Zhipu AI's GLM-4.5: Advanced Reasoning, Coding, and Agentic AI

Infoq

Zhipu AI has unveiled its latest advancements in artificial intelligence with the release of GLM-4.5 and GLM-4.5-Air, two new models engineered to excel across a spectrum of demanding tasks including complex reasoning, coding, and agentic operations. These models introduce a sophisticated dual-mode system, allowing them to dynamically switch between deep analytical “thinking” for intricate problem-solving and rapid “non-thinking” responses for more straightforward queries, thereby aiming to optimize both accuracy and speed.

At its core, GLM-4.5 boasts a substantial architecture with 355 billion total parameters and 32 billion active parameters. Its lighter counterpart, GLM-4.5-Air, operates with 106 billion total and 12 billion active parameters. Both models leverage a Mixture-of-Experts (MoE) architecture, a design choice increasingly favored for its efficiency and scalability.

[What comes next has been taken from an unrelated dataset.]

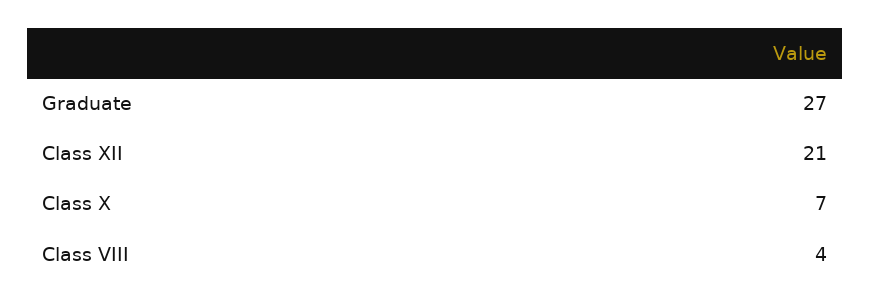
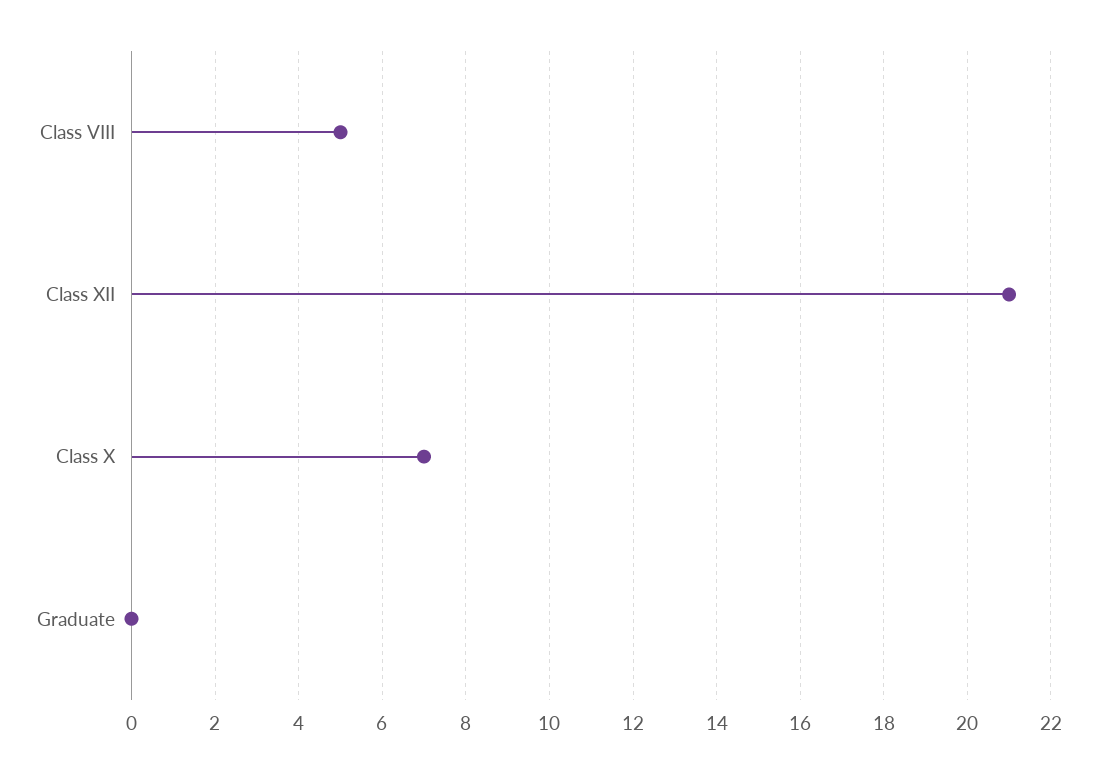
Graduate: 27 -> 0
Class VIII: 4 -> 5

Diverging from the “wider” approach seen in some contemporary models like DeepSeek-V3, GLM-4.5 emphasizes depth, incorporating 96 attention heads per layer. Further enhancing its performance, the models integrate advanced features such as QK-Norm, Grouped Query Attention, Multi-Token Prediction, and the Muon optimizer, all contributing to faster convergence during training and improved reasoning capabilities.

The training regimen for these new models was extensive, utilizing a colossal 22-trillion-token corpus. A significant portion of this data, 7 trillion tokens, was specifically dedicated to code and reasoning tasks. This foundational training was then augmented by reinforcement learning, powered by Zhipu AI’s proprietary “slime RL” infrastructure. This specialized setup features an asynchronous agentic RL training pipeline, meticulously designed to maximize throughput and effectively handle long-horizon, multi-step tasks.

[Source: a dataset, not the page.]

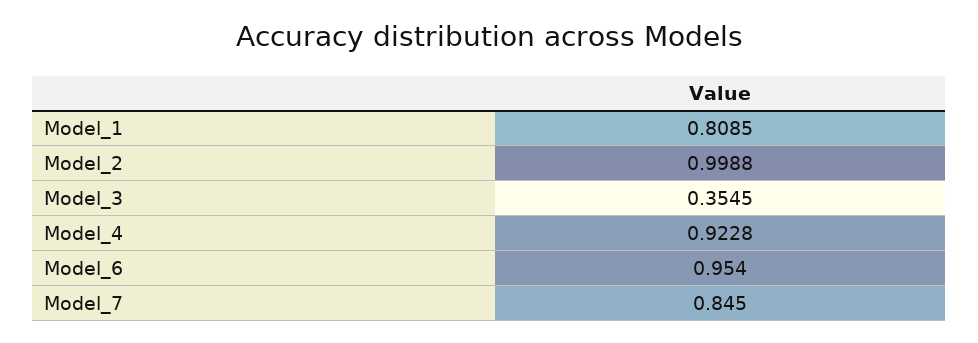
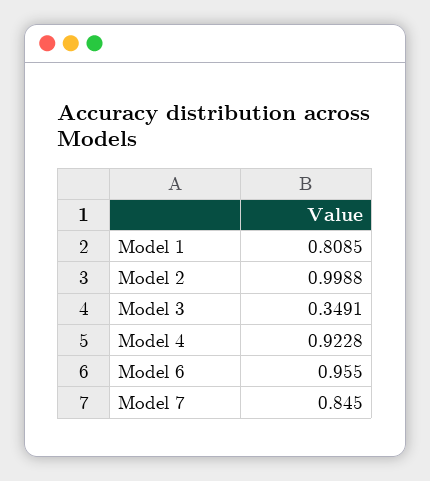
Model_3: 0.3545 -> 0.3491
Model_6: 0.954 -> 0.955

Initial performance reports from Zhipu AI indicate strong competitive standing. GLM-4.5 has secured the 3rd overall position on a comprehensive suite of 12 benchmarks, which collectively assess agentic tasks, reasoning, and coding proficiency. This places it directly behind the top-tier models from industry giants like OpenAI and Anthropic. GLM-4.5-Air also demonstrates impressive capabilities, ranking 6th and outperforming numerous models of comparable or even larger scale.

The models particularly shine in coding benchmarks. GLM-4.5 achieved a remarkable 64.2% on SWE-bench Verified and 37.5% on TerminalBench. These scores position it ahead of notable competitors such as Claude 4 Opus, GPT-4.1, and Gemini 2.5 Pro across several key metrics. Its tool-calling success rate further underscores its practical utility, reaching 90.6% and surpassing Claude-4-Sonnet (89.5%) and Kimi K2 (86.2%).

Early testers have echoed these positive assessments, praising GLM-4.5’s robust coding and agentic functionalities. Reports from Reddit users highlight GLM-4.5’s “excellent” performance in coding tasks, with GLM-4.5-Air noted for its effectiveness in agentic research and summarization benchmarks, even outperforming models like Qwen 3 235B-a22b 2507 in preliminary comparisons. Users have also commended the GLM series for its speed and impressive language proficiency, with an earlier iteration, GLM 4.1 Thinking Flash, scoring highly in French language testing.

For developers and enterprises, GLM-4.5 offers flexible accessibility. It can be directly accessed via Z.ai, invoked through the Z.ai API, or seamlessly integrated into existing coding agents such as Claude Code or Roo Code. For those preferring local deployment, model weights are readily available on popular platforms like Hugging Face and ModelScope, with support for vLLM and SGLang inference frameworks.